I've been busy with real work to write any specific posts for the blog but I realize it was a productive month. I worked a lot and learned quite a few things and new technologies and I have some thoughts about them, I usually use twitter to share simple thoughts but they usually get lost on the noise.

So I am going to start a monthly series in which I discuss a little bit about what I have done that month. Hopefully mixing with regular posts I am hoping that this makes me learn more and more stuff every month so I have something to write about. On this case is October and a few weeks of September.

Books I read

I had to do some pig for my job so I used this opportunity to consolidate a little bit my knowledge. I had worked with pig a little bit before thanks to Coursera Data Science course but this time I went to the source and read Programming Pig by O'reilly.

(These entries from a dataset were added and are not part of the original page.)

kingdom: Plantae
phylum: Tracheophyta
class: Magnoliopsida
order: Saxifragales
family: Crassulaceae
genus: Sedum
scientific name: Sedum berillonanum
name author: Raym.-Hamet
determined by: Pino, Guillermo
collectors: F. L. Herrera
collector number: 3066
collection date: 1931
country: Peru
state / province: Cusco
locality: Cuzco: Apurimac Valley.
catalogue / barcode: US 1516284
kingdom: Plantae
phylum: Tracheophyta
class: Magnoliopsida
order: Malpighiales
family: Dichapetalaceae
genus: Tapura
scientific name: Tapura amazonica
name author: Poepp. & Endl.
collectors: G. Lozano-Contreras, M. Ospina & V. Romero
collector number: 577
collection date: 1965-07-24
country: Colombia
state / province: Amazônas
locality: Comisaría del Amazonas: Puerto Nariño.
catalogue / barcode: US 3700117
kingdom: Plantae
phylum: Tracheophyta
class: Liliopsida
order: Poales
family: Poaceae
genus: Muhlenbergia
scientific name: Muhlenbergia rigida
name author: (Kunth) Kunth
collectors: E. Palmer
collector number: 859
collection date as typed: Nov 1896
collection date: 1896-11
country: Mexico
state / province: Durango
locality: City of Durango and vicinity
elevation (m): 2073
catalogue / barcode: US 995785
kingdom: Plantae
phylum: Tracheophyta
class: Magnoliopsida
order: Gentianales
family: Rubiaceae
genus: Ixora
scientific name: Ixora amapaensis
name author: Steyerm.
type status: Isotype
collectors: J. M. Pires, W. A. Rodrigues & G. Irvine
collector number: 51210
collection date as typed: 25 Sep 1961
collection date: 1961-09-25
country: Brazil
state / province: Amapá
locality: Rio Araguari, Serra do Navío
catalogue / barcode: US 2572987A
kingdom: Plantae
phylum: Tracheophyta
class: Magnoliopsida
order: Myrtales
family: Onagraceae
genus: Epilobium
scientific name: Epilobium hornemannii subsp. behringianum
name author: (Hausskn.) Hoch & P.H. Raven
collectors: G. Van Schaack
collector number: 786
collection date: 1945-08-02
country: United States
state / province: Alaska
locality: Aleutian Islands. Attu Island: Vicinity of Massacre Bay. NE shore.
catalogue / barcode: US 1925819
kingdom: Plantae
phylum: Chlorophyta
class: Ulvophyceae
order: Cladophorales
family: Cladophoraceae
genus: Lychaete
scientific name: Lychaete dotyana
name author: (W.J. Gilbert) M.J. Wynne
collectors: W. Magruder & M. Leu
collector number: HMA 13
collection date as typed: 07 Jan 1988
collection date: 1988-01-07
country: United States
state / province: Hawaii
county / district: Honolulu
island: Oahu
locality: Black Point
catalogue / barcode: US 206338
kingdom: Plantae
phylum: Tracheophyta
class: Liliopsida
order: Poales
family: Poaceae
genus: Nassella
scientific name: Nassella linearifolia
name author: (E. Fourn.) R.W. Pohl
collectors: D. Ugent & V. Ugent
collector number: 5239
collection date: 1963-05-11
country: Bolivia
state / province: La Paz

I highly recommend the book to anyone starting with pig but as every technology there is nothing as getting the hands dirty and do real stuff. The book gives you the foundation you need and gets in enough depth so you can write and understand latin pig scripts.

I also learned how to run a pig job using a jython UDF on EMR, after some try and error I found the solution and put it on a gist. I found that the people of mortardata.com do the same but with real python so one can use all the libraries available (e.g. NLTK). (FYI they open source their code and is on the new version of pig, 0.12) I cannot recommend enough mortardata.com just create an account and be amazed.

Nutch

I had to do a lot of crawling this month. The universal solution on this case is Apache Nutch. It was not the most pleasant experience to be honest. It gets the job done? Yes. Do I like it? No.

The best part of Nutch is that is "easy" to run it on top of Hadoop and distribute the load and maybe I just don't like it that much because I haven't been able to clean all the data as I want and I am blaming Nutch. Another option is scrapy.

Vagrant and Saltstack

I had finally decided to try vagrant and I love it. I regret all the time that I knew about its existence and didn't read about it.

The idea is create a clean virtual box based on a bootstrap so one can know exactly the requirements to run every project. Then is possible deploy it to EC2 using a simple command so the same box will be available online. I was so happy that I could develop and deploy in the same box. It feels clean.

Then we have chef or salt. With chef recipes or salt modules one can setup not one virtual local machine but a thousand boxes on the cloud using the same configuration file. The magic occurs when vagrant uses chef recipes or salt modules to create the VM. Development and deployment using the same configuration. Amazing.

As a pythonista it was easy to choose salt on top of chef (ruby) but I also read this and I was convinced.

I just got started with those technologies but I am very exited and cannot wait to use them more and more to make my work more deployable and production ready.

I am also keeping an eye on docker.

Luigi

Luigi is a small project to create pipelines in python. It doesn't try to solve parallelization: it includes support for Hadoop. It doesn't try to solve task scheduling or distribution: celery exists.

Is solves a very specific problem and it was designed with data pipelines in mind. Is a young project but it is developed but guys at spotify and I can see a bright future.

Also the pipeline structures makes code very clean, easy to understand and debug.